Data items
*****
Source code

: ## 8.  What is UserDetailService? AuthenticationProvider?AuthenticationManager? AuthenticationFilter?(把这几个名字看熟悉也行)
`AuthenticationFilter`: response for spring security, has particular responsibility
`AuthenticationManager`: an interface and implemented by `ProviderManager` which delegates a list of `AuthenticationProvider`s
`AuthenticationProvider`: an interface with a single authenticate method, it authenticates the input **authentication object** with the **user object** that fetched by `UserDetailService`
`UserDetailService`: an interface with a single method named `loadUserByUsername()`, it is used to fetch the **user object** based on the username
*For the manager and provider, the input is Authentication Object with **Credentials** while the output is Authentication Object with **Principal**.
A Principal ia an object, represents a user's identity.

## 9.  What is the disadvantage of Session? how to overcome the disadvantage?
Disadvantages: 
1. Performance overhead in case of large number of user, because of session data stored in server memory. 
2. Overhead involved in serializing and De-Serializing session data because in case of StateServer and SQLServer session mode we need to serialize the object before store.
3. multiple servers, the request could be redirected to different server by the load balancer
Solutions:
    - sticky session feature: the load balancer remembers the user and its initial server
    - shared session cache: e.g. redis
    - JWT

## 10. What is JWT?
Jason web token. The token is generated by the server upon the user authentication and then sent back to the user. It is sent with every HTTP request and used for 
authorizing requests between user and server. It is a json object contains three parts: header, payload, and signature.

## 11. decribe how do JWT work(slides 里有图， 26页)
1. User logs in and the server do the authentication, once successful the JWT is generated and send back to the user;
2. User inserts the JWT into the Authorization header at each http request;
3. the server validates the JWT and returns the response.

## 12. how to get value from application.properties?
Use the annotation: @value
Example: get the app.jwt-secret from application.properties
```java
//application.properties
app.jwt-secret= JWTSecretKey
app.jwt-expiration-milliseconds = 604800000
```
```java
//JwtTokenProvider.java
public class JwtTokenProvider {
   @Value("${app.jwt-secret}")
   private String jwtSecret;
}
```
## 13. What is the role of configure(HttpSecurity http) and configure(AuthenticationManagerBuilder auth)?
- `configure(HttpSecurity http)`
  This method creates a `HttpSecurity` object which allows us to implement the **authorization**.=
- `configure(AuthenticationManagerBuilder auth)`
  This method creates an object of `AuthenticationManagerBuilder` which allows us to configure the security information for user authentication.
*****
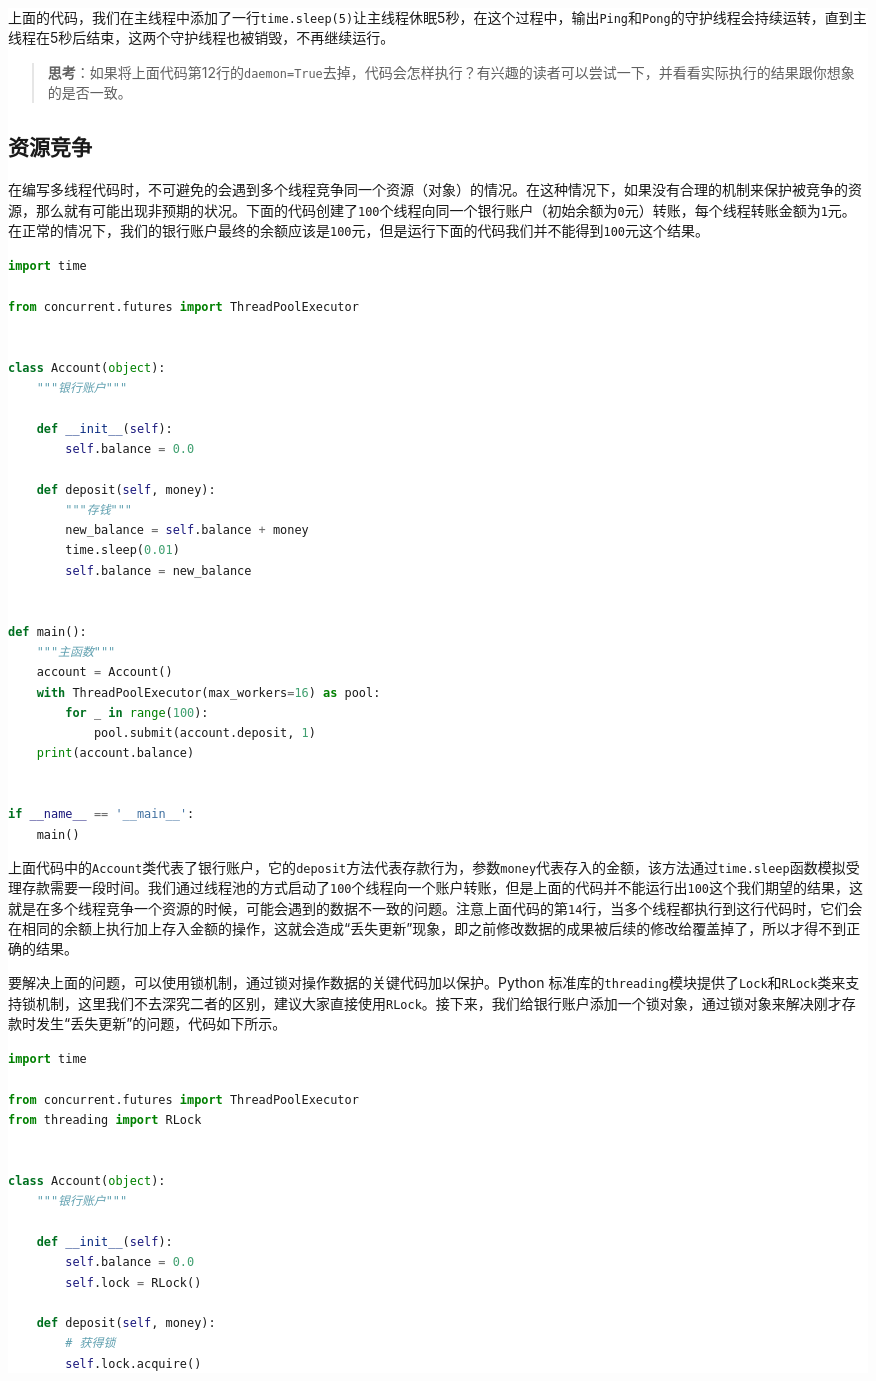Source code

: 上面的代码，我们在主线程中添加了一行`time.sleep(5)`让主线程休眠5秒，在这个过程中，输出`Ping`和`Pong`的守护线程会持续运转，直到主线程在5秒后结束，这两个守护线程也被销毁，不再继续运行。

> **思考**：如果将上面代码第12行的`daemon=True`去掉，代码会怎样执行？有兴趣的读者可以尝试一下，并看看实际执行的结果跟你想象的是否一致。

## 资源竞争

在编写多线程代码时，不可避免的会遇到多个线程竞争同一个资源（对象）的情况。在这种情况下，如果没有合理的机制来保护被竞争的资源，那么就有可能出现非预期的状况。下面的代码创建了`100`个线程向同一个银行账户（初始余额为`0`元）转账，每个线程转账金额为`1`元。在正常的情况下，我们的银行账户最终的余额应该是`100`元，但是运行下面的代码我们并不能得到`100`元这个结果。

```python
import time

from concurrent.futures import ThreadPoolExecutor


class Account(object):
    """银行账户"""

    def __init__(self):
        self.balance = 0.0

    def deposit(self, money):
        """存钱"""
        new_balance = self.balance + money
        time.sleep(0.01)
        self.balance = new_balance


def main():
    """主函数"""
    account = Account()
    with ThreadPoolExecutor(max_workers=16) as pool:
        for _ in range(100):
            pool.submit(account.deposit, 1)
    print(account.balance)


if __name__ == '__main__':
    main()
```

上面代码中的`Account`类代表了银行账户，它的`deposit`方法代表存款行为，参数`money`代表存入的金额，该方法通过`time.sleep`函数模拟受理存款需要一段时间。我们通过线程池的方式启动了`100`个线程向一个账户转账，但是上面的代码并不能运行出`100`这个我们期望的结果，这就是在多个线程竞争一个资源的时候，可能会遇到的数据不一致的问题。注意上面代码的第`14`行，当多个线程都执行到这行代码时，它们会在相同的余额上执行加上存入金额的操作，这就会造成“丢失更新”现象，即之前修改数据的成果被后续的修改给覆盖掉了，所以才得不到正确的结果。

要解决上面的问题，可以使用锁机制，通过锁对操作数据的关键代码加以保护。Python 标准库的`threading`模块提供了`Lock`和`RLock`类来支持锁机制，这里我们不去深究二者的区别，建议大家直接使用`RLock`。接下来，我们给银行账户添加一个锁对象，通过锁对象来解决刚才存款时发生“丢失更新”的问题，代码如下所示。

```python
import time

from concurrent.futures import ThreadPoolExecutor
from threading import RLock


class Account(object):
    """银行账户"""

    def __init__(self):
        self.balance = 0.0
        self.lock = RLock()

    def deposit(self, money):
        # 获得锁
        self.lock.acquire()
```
*****
# [What you are asked to do]
Filter the entries above down to the lines that contain the word "configure".

# [Answer box]
## 13. What is the role of configure(HttpSecurity http) and configure(AuthenticationManagerBuilder auth)?
- `configure(HttpSecurity http)`
- `configure(AuthenticationManagerBuilder auth)`
  This method creates an object of `AuthenticationManagerBuilder` which allows us to configure the security information for user authentication.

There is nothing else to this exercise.